If desired effectiveness is not reached with biologic monotherapy, topical corticosteroids, topical vitamin D analogues, or narrowband UVB light therapy may be concurrently used for difficult-to-treat areas. Evidence for safety and effectiveness of systemic adjuncts to biologics is moderate to low, warranting caution with their use. Methotrexate, cyclosporine, and apremilast have synergistic effects with biologics, though they may increase the risk for immunosuppression-related complications. Acitretin, an oral retinoid, likely is the most reasonable systemic adjunct to biologics because of its lack of immunosuppressive properties.

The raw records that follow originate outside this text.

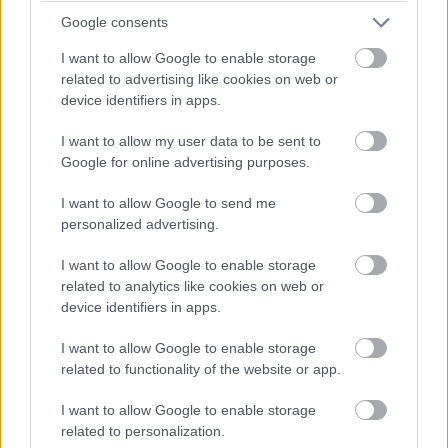
Google consents
I want to allow Google to enable storage
related to advertising like cookies on web or
device identifiers in apps.
I want to allow my user data to be sent to
Google for online advertising purposes.
I want to allow Google to send me
personalized advertising.
I want to allow Google to enable storage
related to analytics like cookies on web or
Ιωάννινα
device identifiers in apps.
I want to allow Google to enable storage
Ένα από τα πιο σημαντικά αξιοθέατα των
related to functionality of the website or app.
Ιωάννινων
, το Κάστρο της πόλης είναι το πιο
I want to allow Google to enable storage
αρχαίο βυζαντινό κάστρο, που την εποχή του Αλή
related to personalization.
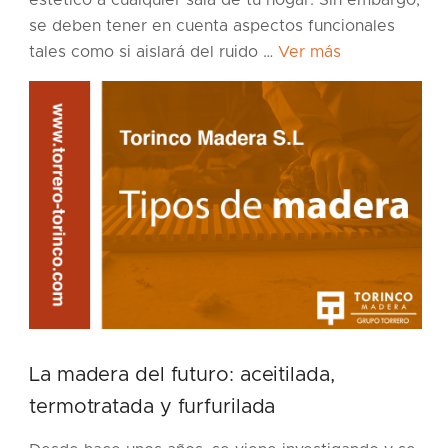
estético a cualquier sala de tu hogar. Sin embargo,
se deben tener en cuenta aspectos funcionales
tales como si aislará del ruido …
Ver más
La madera del futuro: aceitilada,
termotratada y furfurilada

In patients with a suboptimal response to biologics, particularly those taking therapies that require frequent dosing, poor compliance should be considered.10 These patients may be switched to a biologic with less-frequent maintenance dosing (Table). Ustekinumab and tildrakizumab may be the best options for optimizing compliance, as they require dosing only once every 12 weeks after administration of loading doses.

Secondary treatment failure is diminished efficacy of treatment following successful initial response despite no changes in regimen. The best-known factor contributing to secondary nonresponse to biologics is the development of antidrug antibodies (ADAs), a phenomenon known as immunogenicity. The development of efficacy-limiting ADAs has been observed in response to most biologics, though ADAs against etanercept and guselkumab do not limit therapeutic response. Patients taking adalimumab and infliximab have particularly well-documented efficacy-limiting immunogenicity, and those who develop ADAs to infliximab are considered more prone to developing infusion reactions. Methotrexate, which limits antibody formation, may concomitantly be prescribed in patients who experience secondary treatment failure. It should be considered in all patients taking infliximab to increase efficacy and tolerability of therapy.